At our physiotherapy clinic in Burlington, we take a functional approach to treating shoulder pain associated with calcific tendinopathy. Have certain muscles become weak? Has your movement been affected? A home exercise program is almost always a part of the treatment for this type of shoulder pain. Treatment at the clinic may also be warranted depending on the specific presentation of each patient. Acupuncture or soft tissue therapy is often utilized on surrounding tissues, depending on the situation. Laser therapy can also be used on surrounding muscles to assist in the recovery and to promote healthier tissue in the area of the tendinopathy.

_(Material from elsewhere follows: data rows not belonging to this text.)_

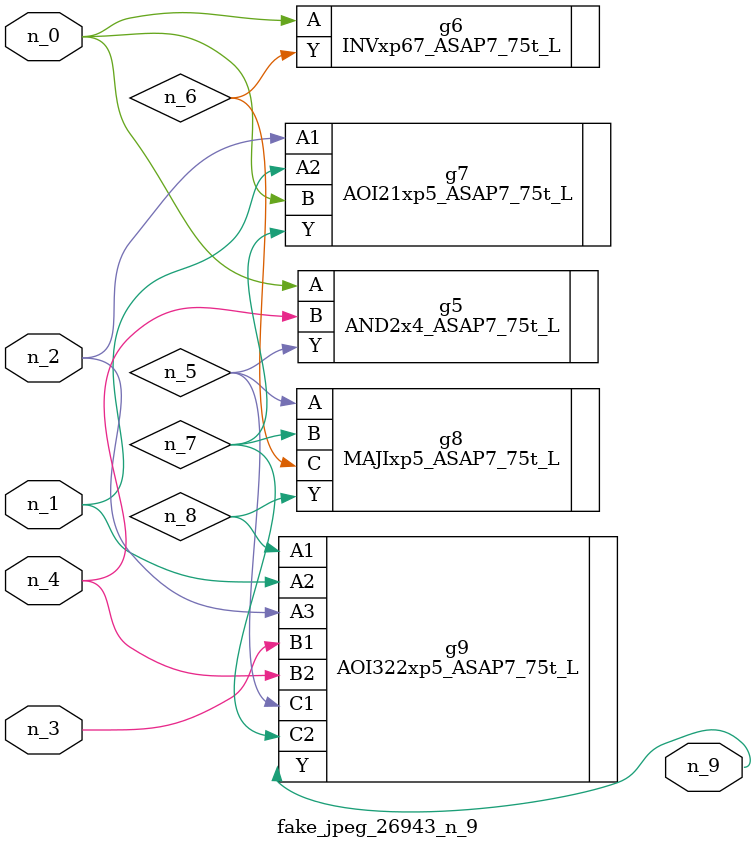
<source format=v>
module fake_jpeg_26943_n_9 (n_3, n_2, n_1, n_0, n_4, n_9);

input n_3;
input n_2;
input n_1;
input n_0;
input n_4;

output n_9;

wire n_8;
wire n_6;
wire n_5;
wire n_7;

AND2x4_ASAP7_75t_L g5 ( 
.A(n_0),
.B(n_4),
.Y(n_5)
);

INVxp67_ASAP7_75t_L g6 ( 
.A(n_0),
.Y(n_6)
);

AOI21xp5_ASAP7_75t_L g7 ( 
.A1(n_2),
.A2(n_1),
.B(n_0),
.Y(n_7)
);

MAJIxp5_ASAP7_75t_L g8 ( 
.A(n_5),
.B(n_7),
.C(n_6),
.Y(n_8)
);

AOI322xp5_ASAP7_75t_L g9 ( 
.A1(n_8),
.A2(n_1),
.A3(n_2),
.B1(n_3),
.B2(n_4),
.C1(n_5),
.C2(n_7),
.Y(n_9)
);


endmodule
</source>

As you can see, there are many avenues of treatment for calcific tendinopathy and there is still much to be learned about the condition. In the meantime, our clinic focuses on a functional recovery for each patient with the idea in mind that in most cases, the calcium deposition resolves with time. The goal is to maintain normal shoulder function in the surrounding areas so that 100% recovery is achieved.
Oliva F, Via AG, Maffulli N. Calcific Tendinopathy of the rotator cuff tendons. Sports Medicine & Arhtroscopy Reviews 2011; 19(3): 237-243.